I permessi studio sono riconosciuti dalla Legge n. 330/1970 e consentono al lavoratore di assentarsi dal lavoro per dedicarsi alla propria formazione, ma, in alcuni casi, possono essere negati.
Ci sono limiti e regole ben precise da seguire, stabilite la legge appena citata e dai singoli contratti collettivi di lavoro.
Nel testo, spieghiamo per bene la loro disciplina, quando spettano e quali sono i casi in cui l’azienda può negarli, quante ore spettano e anche per quali corsi di formazione possono essere concessi.
Cosa sono i permessi studio
I permessi studio sono disciplinati dalla Legge n. 300/1970 e, poi, dalla Legge n. 53/2000. Per le modalità di esecuzione, il lavoratore deve comunque far riferimento al proprio contratto nazionale del lavoro.
Infatti, proprio la contrattazione collettiva specifica il numero delle ore di permesso spettante durante l’anno e le stesse istruzioni per la richiesta.
Si tratta di una possibilità spettante ai dipendenti sia del settore pubblico che del settore privato: lavoratori studenti che vogliono concludere corsi di formazione, elevare le proprie conoscenze e competenze ed aumentare il loro grado nell’azienda.

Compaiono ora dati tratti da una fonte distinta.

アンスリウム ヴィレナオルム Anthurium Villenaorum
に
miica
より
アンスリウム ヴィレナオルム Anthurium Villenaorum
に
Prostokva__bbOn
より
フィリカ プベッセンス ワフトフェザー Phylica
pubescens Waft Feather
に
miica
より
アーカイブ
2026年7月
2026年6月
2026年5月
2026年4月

Chi può chiederli? I permessi per il diritto allo studio sono concessi a tutti i lavoratori studenti. In questa categoria, rientrano i lavoratori iscritti a corsi, con frequenza regolare, tra cui la scuola dell’obbligo, i corsi universitari o di formazione.
Sono permessi retribuiti istituiti anche per via dell’incompatibilità dell’orario delle lezioni con il normale orario di lavoro, che li rende un diritto a cui il lavoratore può accedere.
Non sono richiesti stringenti requisiti, ma per ottenere questa possibilità è molto importante che il lavoro e lo studio coincidano.
Quante ore spettano e per quali corsi
La durata dei permessi per il diritto allo studio varia in base al tipo di corso che il lavoratore studente frequenta e anche dalla disciplina del CCNL di riferimento.
In linea di massima, spettano fino a 150 ore di ore annue, mentre i permessi per la frequenza di corsi di studio universitari o di dottorato di ricerca possono durare anche diversi mesi.
Non possono essere richiesti per qualunque corso. Si può beneficiare solo per la frequenza di corsi che si svolgono in concomitanza con l’orario di lavoro. Per questa ragione, per richiederli e ottenerli viene rilasciato un attestato di frequenza che certifica la presenza del lavoratore al corso.
I permessi studio non spettano per:
- La frequenza a corsi serali;
- La frequenza a corsi telematici.
Quando possono essere negati i permessi studio
Un aspetto non secondario riguarda la possibilità dell’azienda di negare i permessi studio. Quando possono essere negati i permessi per il diritto allo studio? I permessi aziendali sono subordinati alle esigenze organizzative dell’azienda e, quindi, in caso di particolari necessità produttive possono anche essere negati.
Naturalmente, in casi eccezionali come questi, l’azienda è comunque tenuta a fornire una motivazione valida per il rifiuto del permesso e deve garantire al lavoratore il diritto in appello.
Permessi studio per insegnanti
Possono beneficiare dei permessi tutti i lavoratori subordinati studenti. Quindi, sia i dipendenti del settore privato che del settore pubblico.
Per quanto riguarda i lavoratori del comparto scuola, insegnanti e Ata, il contratto Istruzione e Ricerca stabilisce delle regole ben precise.
La domanda per la fruizione dei permessi deve essere presentata entro il mese di novembre, in base alla scadenza indicata annualmente dal Ministero.
Sono previste 150 ore annuali fruibili nel corso dell’anno solare che va da gennaio a dicembre. La richiesta deve essere presentata alla segreteria scolastica in cui si lavora, la quale ha il compito di trasmetterla al dirigente dell’Ufficio Scolastico del Personale.